I recorded it in May in 1952. After the song made the hit, I had to go back to work.

(LAUGHTER)

ULABY: That's Kitty Wells on NPR two years ago. "It Wasn't God Who Made Honky Tonk Angels" made her the first woman to score a solo hit on the top of the country charts. It even crossed over to the pop charts. But the song was seen as incredibly controversial. It defended women's behavior in the face of cheating men, and the country music establishment was horrified, says historian Mary Bufwack.

MARY BUFWACK: There were more divorces in the postwar era than the United States had ever seen. There was more delinquency. There was more smoking. So it looked like moral decay.

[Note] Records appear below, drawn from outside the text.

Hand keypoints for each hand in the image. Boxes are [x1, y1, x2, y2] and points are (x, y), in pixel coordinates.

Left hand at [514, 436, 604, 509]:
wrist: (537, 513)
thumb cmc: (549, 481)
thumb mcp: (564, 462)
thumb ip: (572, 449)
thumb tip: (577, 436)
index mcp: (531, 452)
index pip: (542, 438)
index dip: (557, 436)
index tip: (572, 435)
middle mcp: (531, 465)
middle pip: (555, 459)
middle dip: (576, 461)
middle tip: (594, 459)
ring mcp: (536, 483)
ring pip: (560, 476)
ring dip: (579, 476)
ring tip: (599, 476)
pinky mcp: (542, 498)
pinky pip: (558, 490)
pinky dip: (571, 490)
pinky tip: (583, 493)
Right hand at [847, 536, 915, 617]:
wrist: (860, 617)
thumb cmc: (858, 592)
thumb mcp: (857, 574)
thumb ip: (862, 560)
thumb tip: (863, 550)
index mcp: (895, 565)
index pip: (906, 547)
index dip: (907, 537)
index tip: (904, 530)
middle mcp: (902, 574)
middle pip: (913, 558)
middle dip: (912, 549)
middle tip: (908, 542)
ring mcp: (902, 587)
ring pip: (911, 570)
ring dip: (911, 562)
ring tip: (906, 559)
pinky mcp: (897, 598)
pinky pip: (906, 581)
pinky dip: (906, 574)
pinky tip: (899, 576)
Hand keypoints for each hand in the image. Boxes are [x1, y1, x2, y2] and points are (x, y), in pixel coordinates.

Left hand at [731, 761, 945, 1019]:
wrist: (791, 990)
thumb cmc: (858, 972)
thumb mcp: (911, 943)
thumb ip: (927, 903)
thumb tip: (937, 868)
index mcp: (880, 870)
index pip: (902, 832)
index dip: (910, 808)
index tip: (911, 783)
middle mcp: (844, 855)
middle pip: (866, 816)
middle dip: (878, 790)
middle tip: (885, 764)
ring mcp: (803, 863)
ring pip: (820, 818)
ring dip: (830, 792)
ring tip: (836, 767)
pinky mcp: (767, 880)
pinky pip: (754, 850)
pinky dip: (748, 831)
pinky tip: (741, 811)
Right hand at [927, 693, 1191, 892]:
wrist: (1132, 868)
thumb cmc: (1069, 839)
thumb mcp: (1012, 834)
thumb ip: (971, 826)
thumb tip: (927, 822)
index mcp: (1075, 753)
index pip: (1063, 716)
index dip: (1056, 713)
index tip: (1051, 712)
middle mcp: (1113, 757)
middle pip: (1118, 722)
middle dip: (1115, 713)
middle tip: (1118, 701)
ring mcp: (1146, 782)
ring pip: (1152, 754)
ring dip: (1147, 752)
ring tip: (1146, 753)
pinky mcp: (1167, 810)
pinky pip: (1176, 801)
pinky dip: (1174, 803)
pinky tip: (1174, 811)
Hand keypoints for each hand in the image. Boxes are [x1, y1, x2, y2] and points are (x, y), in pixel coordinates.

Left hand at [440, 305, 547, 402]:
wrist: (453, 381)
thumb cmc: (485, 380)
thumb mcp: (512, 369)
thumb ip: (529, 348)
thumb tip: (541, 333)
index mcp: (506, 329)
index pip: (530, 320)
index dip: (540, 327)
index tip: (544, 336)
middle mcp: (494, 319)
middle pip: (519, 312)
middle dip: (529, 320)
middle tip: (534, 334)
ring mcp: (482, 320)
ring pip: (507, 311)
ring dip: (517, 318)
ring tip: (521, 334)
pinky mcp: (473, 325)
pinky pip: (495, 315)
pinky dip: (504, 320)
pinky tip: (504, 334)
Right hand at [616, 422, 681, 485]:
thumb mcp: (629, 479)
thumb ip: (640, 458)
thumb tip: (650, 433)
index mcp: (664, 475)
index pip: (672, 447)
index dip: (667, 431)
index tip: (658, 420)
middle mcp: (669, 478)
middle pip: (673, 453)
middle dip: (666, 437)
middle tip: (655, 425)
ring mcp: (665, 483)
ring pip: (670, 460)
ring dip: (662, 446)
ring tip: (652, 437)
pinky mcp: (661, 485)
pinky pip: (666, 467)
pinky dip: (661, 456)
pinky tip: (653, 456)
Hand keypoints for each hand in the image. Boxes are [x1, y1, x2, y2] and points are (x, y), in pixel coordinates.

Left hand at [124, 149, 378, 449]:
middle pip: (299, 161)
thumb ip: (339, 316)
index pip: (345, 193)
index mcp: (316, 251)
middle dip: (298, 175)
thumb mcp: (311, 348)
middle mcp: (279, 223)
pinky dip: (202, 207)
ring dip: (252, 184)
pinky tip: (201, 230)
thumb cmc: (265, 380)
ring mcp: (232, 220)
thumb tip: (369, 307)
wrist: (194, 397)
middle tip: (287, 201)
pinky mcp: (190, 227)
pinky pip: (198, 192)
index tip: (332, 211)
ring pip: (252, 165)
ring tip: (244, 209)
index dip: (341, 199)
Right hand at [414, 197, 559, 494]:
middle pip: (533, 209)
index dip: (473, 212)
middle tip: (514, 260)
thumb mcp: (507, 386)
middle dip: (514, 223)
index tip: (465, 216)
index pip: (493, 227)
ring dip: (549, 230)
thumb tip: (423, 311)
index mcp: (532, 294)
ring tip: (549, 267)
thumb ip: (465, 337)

ULABY: Wells herself was quite conservative. She was not a showy or sexy performer and, early on, put her career aside to be with her family. She told NPR in 2008 she did not think of herself as a feminist.

WELLS: I really didn't think too much about it because I always, you know, was pretty natural with the way I felt and the way I, you know, carried myself around. And, of course, after I made the hit with, "It Wasn't God Who Made Honky Tonk Angels," well, Capitol Records got to recording the girl singers, and so now we've got just about many girl singers as there are men singers.

(LAUGHTER)

ULABY: One of those singers is Emmylou Harris, who says before Kitty Wells, it was considered unseemly for a woman to get on a bus with a bunch of men to tour.

EMMYLOU HARRIS: She really paved the way for a lot of women to get on that bus and ride on down the road.

ULABY: Emmylou Harris, Dolly Parton, K.D. Lang - every woman working in country music today is riding down the Kitty Wells memorial super highway. Neda Ulaby, NPR News.